Search in the Abstract Database

Search Abstracts 2012

* = Presenting author

P236. High intake of fermentable carbohydrates and food sugars associated with increased disease activity in inflammatory bowel disease


S. James1, J. Barrett1, P. Gibson1

1Box Hill Hospital, Department of Medicine, Level 5, Clive Ward Building, Victoria, Australia



Background: The role of diet in the generation or relief of inflammatory and functional gut symptoms in inflammatory bowel disease (IBD) remains highly topical. Carbohydrates influence gut function and microbiota, via both dietary fibre and poorly absorbed short-chain carbohydrates (FODMAPs), which trigger functional gut symptoms. This study aimed to apply a newly validated food frequency questionnaire (FFQ) (Barrett & Gibson JADA 2010) to determine associations of carbohydrate intake with disease activity and with functional gut symptoms in quiescent IBD.

Methods: 121 subjects with IBD (64 ulcerative colitis (UC), 57 Crohn's disease (CD)) and 72 normal, age- and gender-matched healthy controls completed questionnaires examining food intake (FFQ), disease activity according to colitis activity index (CAI) for UC or Harvey–Bradshaw Index (HBI) for CD, and for functional gut symptoms (Rome III). The FFQ data were analysed using Foodworks software and expressed quantitatively or via quartiles of intake.

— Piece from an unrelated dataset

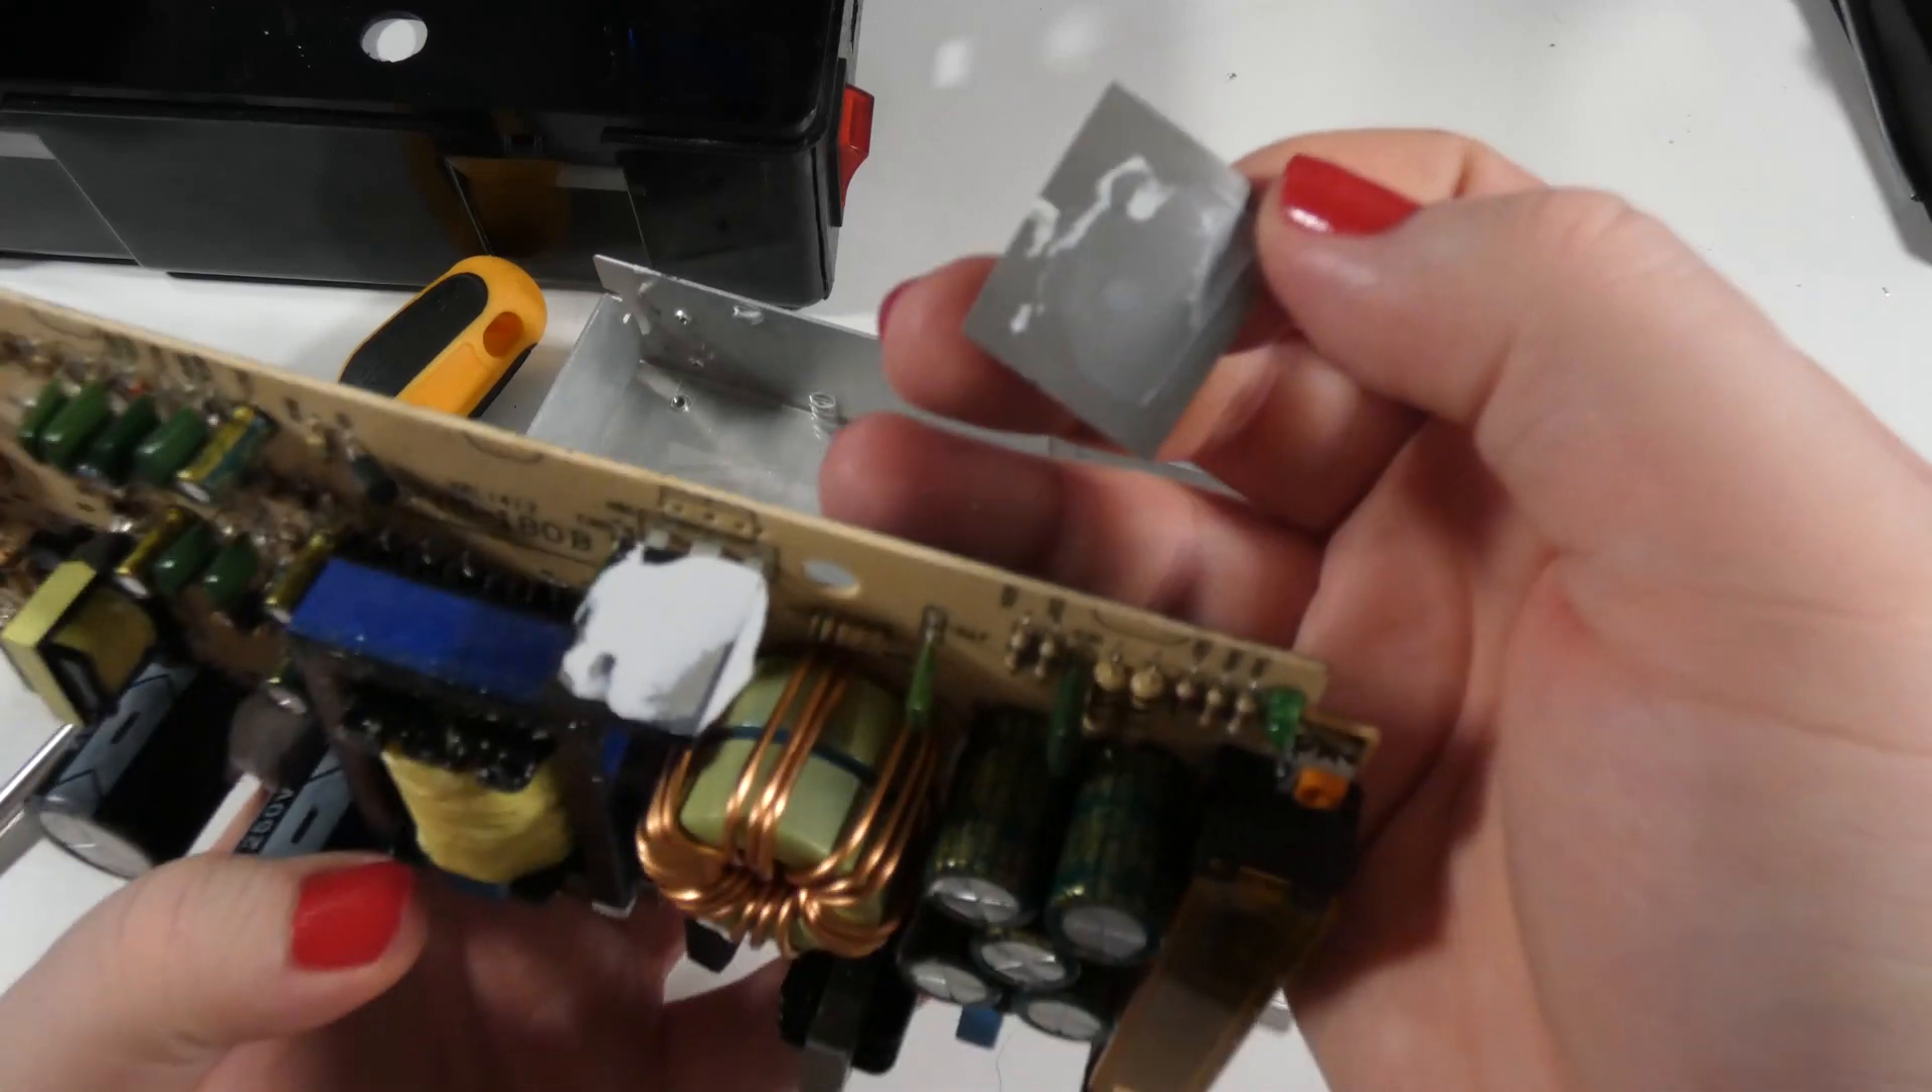We have some thermal paste over here, and less over here. Didn't make too good contact.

Results: 78 (64%) IBD subjects were in remission (CAI <4, HBI <3) and of these, 44% fitted Rome III criteria for IBS (47% UC, 37% CD). Few differences were evident between subjects with IBD and controls; intake of fibre and FODMAPs were similar. Likewise, those with or without functional gut symptoms had similar intake. Patients with active IBD consumed more protein, fat, carbohydrate, total sugar and glucose than controls and those with inactive IBD, and their intakes of fructose (mean 8 g/d greater), total FODMAPs (19 g/day greater) and dietary fibre (4 g/d greater) were all higher in active IBD (p < 0.05, ANOVA). When ranked into quartiles, intakes of fructose and dietary fibre was greater in those with active IBD (p = 0.0074 and 0.033, respectively; Chi-square).

Conclusions: Functional bowel symptoms are common in patients with IBD in remission, but dietary intake was similar to that of controls with or without symptoms. However, active IBD was associated with greater FODMAP and fibre intake, both of which might potentially contribute to symptomatology. These observations may provide insights into the role of dietary carbohydrates in the management of IBD.